Plain-text document sources

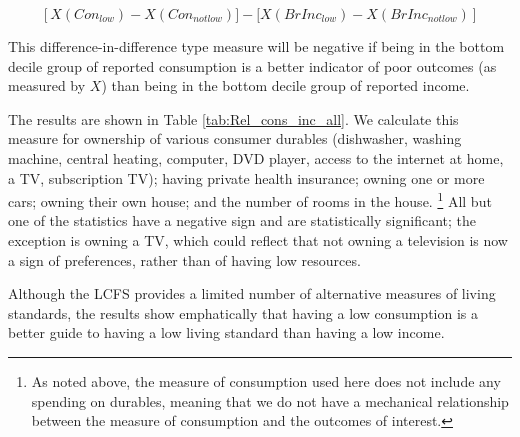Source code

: \begin{equation}
\left[X(Con_{low})-X(Con_{notlow})] - [X(BrInc_{low})-X(BrInc_{notlow})\right]\label{eq:diffindiff}
\end{equation}

This difference-in-difference type measure will be negative if being in the bottom decile group of reported
consumption is a better indicator of poor outcomes (as measured by $X$) than being in the
bottom decile group of reported income.

The results are shown in Table \ref{tab:Rel_cons_inc_all}. We calculate this measure for ownership of various consumer durables
(dishwasher, washing machine, central heating, computer, DVD player,
access to the internet at home, a TV, subscription TV); having private health
insurance; owning one or more cars; owning their own house; and the
number of rooms in the house. \footnote{As noted above, the measure of consumption
used here does not include any spending on durables, meaning that we do not have a mechanical relationship
between the measure of consumption and the outcomes of interest.} All but
one of the statistics have a negative sign and are statistically significant;
the exception is owning a TV, which could reflect that not owning a television is now a sign of preferences, rather than of having low resources. 

Although the LCFS provides
a limited number of alternative measures of living standards, 
the results show emphatically that having a low consumption is
a better guide to having a low living standard than having a low
income.

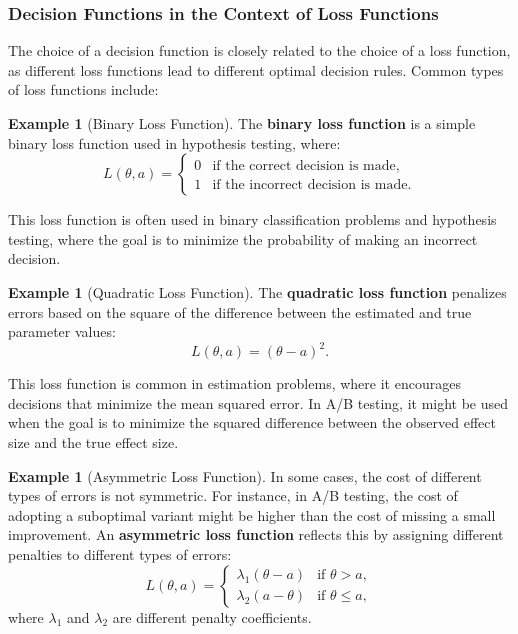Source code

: \documentclass[magisterska, english]{pwr_wmat_praca_dyplomowa}
\theoremstyle{plain}
\numberwithin{theorem}{chapter}
\theoremstyle{definition}
\numberwithin{theorem}{chapter}
\newtheorem{example}[theorem]{Example}
\begin{document}
\subsubsection{Decision Functions in the Context of Loss Functions}

The choice of a decision function is closely related to the choice of a loss function, as different loss functions lead to different optimal decision rules. Common types of loss functions include:

\begin{example}[Binary Loss Function]
	The \textbf{binary loss function} is a simple binary loss function used in hypothesis testing, where:
	\[
	L(\theta, a) = 
	\begin{cases} 
		0 & \text{if the correct decision is made}, \\
		1 & \text{if the incorrect decision is made}.
	\end{cases}
	\]
\end{example}

This loss function is often used in binary classification problems and hypothesis testing, where the goal is to minimize the probability of making an incorrect decision.

\begin{example}[Quadratic Loss Function]
The \textbf{quadratic loss function} penalizes errors based on the square of the difference between the estimated and true parameter values:
\[
L(\theta, a) = (\theta - a)^2.
\]
\end{example}

This loss function is common in estimation problems, where it encourages decisions that minimize the mean squared error. In A/B testing, it might be used when the goal is to minimize the squared difference between the observed effect size and the true effect size.

\begin{example}[Asymmetric Loss Function]
	In some cases, the cost of different types of errors is not symmetric. For instance, in A/B testing, the cost of adopting a suboptimal variant might be higher than the cost of missing a small improvement. An \textbf{asymmetric loss function} reflects this by assigning different penalties to different types of errors:
	\[
	L(\theta, a) = 
	\begin{cases} 
		\lambda_1(\theta - a) & \text{if } \theta > a, \\
		\lambda_2(a - \theta) & \text{if } \theta \leq a,
	\end{cases}
	\]
	where \( \lambda_1 \) and \( \lambda_2 \) are different penalty coefficients.
\end{example}
\end{document}
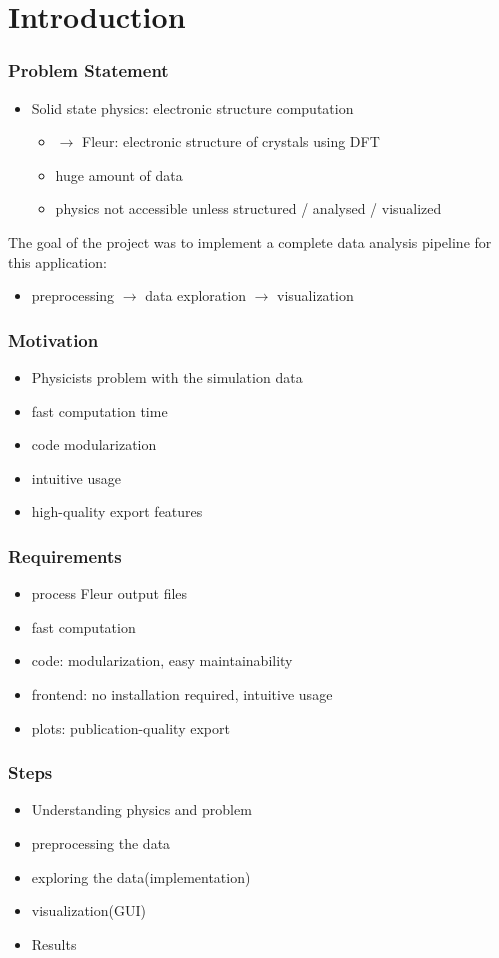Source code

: \documentclass{beamer}
\begin{document}
\section{Introduction}
\label{sec:introduction}




\begin{frame}\frametitle{Problem Statement}
\begin{itemize}
\item Solid state physics: electronic structure computation
\begin{itemize}
\item \(\rightarrow\) Fleur: electronic structure of crystals using DFT
\item huge amount of data
\item physics not accessible unless structured / analysed / visualized
\end{itemize}
\end{itemize}
The goal of the project was to implement a complete data analysis pipeline for this application:
\begin{itemize}
\item preprocessing \(\rightarrow\) data exploration \(\rightarrow\) visualization
\end{itemize}
\end{frame}

\begin{frame}\frametitle{Motivation}
\begin{itemize}
\item Physicists problem with the simulation data
\item fast computation time
\item code modularization
\item intuitive usage
\item high-quality export features
\end{itemize}
\end{frame}

\begin{frame}\frametitle{Requirements}
\begin{itemize}
\item process Fleur output files
\item fast computation
\item code: modularization, easy maintainability
\item frontend: no installation required, intuitive usage
\item plots: publication-quality export
\end{itemize}
\end{frame}

\begin{frame}\frametitle{Steps}
\begin{itemize}
\item Understanding physics and problem
\item preprocessing the data
\item exploring the data(implementation)
\item visualization(GUI)
\item Results
\end{itemize}
\end{frame}
\end{document}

Prompt ::
Give the records back exactly. Leave the pictures out.

Task answer ::
Source code

: \begin{equation}
\left[X(Con_{low})-X(Con_{notlow})] - [X(BrInc_{low})-X(BrInc_{notlow})\right]\label{eq:diffindiff}
\end{equation}

This difference-in-difference type measure will be negative if being in the bottom decile group of reported
consumption is a better indicator of poor outcomes (as measured by $X$) than being in the
bottom decile group of reported income.

The results are shown in Table \ref{tab:Rel_cons_inc_all}. We calculate this measure for ownership of various consumer durables
(dishwasher, washing machine, central heating, computer, DVD player,
access to the internet at home, a TV, subscription TV); having private health
insurance; owning one or more cars; owning their own house; and the
number of rooms in the house. \footnote{As noted above, the measure of consumption
used here does not include any spending on durables, meaning that we do not have a mechanical relationship
between the measure of consumption and the outcomes of interest.} All but
one of the statistics have a negative sign and are statistically significant;
the exception is owning a TV, which could reflect that not owning a television is now a sign of preferences, rather than of having low resources. 

Although the LCFS provides
a limited number of alternative measures of living standards, 
the results show emphatically that having a low consumption is
a better guide to having a low living standard than having a low
income.

Source code

: \documentclass[magisterska, english]{pwr_wmat_praca_dyplomowa}
\theoremstyle{plain}
\numberwithin{theorem}{chapter}
\theoremstyle{definition}
\numberwithin{theorem}{chapter}
\newtheorem{example}[theorem]{Example}
\begin{document}
\subsubsection{Decision Functions in the Context of Loss Functions}

The choice of a decision function is closely related to the choice of a loss function, as different loss functions lead to different optimal decision rules. Common types of loss functions include:

\begin{example}[Binary Loss Function]
	The \textbf{binary loss function} is a simple binary loss function used in hypothesis testing, where:
	\[
	L(\theta, a) = 
	\begin{cases} 
		0 & \text{if the correct decision is made}, \\
		1 & \text{if the incorrect decision is made}.
	\end{cases}
	\]
\end{example}

This loss function is often used in binary classification problems and hypothesis testing, where the goal is to minimize the probability of making an incorrect decision.

\begin{example}[Quadratic Loss Function]
The \textbf{quadratic loss function} penalizes errors based on the square of the difference between the estimated and true parameter values:
\[
L(\theta, a) = (\theta - a)^2.
\]
\end{example}

This loss function is common in estimation problems, where it encourages decisions that minimize the mean squared error. In A/B testing, it might be used when the goal is to minimize the squared difference between the observed effect size and the true effect size.

\begin{example}[Asymmetric Loss Function]
	In some cases, the cost of different types of errors is not symmetric. For instance, in A/B testing, the cost of adopting a suboptimal variant might be higher than the cost of missing a small improvement. An \textbf{asymmetric loss function} reflects this by assigning different penalties to different types of errors:
	\[
	L(\theta, a) = 
	\begin{cases} 
		\lambda_1(\theta - a) & \text{if } \theta > a, \\
		\lambda_2(a - \theta) & \text{if } \theta \leq a,
	\end{cases}
	\]
	where \( \lambda_1 \) and \( \lambda_2 \) are different penalty coefficients.
\end{example}
\end{document}
Source code

: \documentclass{beamer}
\begin{document}
\section{Introduction}
\label{sec:introduction}




\begin{frame}\frametitle{Problem Statement}
\begin{itemize}
\item Solid state physics: electronic structure computation
\begin{itemize}
\item \(\rightarrow\) Fleur: electronic structure of crystals using DFT
\item huge amount of data
\item physics not accessible unless structured / analysed / visualized
\end{itemize}
\end{itemize}
The goal of the project was to implement a complete data analysis pipeline for this application:
\begin{itemize}
\item preprocessing \(\rightarrow\) data exploration \(\rightarrow\) visualization
\end{itemize}
\end{frame}

\begin{frame}\frametitle{Motivation}
\begin{itemize}
\item Physicists problem with the simulation data
\item fast computation time
\item code modularization
\item intuitive usage
\item high-quality export features
\end{itemize}
\end{frame}

\begin{frame}\frametitle{Requirements}
\begin{itemize}
\item process Fleur output files
\item fast computation
\item code: modularization, easy maintainability
\item frontend: no installation required, intuitive usage
\item plots: publication-quality export
\end{itemize}
\end{frame}

\begin{frame}\frametitle{Steps}
\begin{itemize}
\item Understanding physics and problem
\item preprocessing the data
\item exploring the data(implementation)
\item visualization(GUI)
\item Results
\end{itemize}
\end{frame}
\end{document}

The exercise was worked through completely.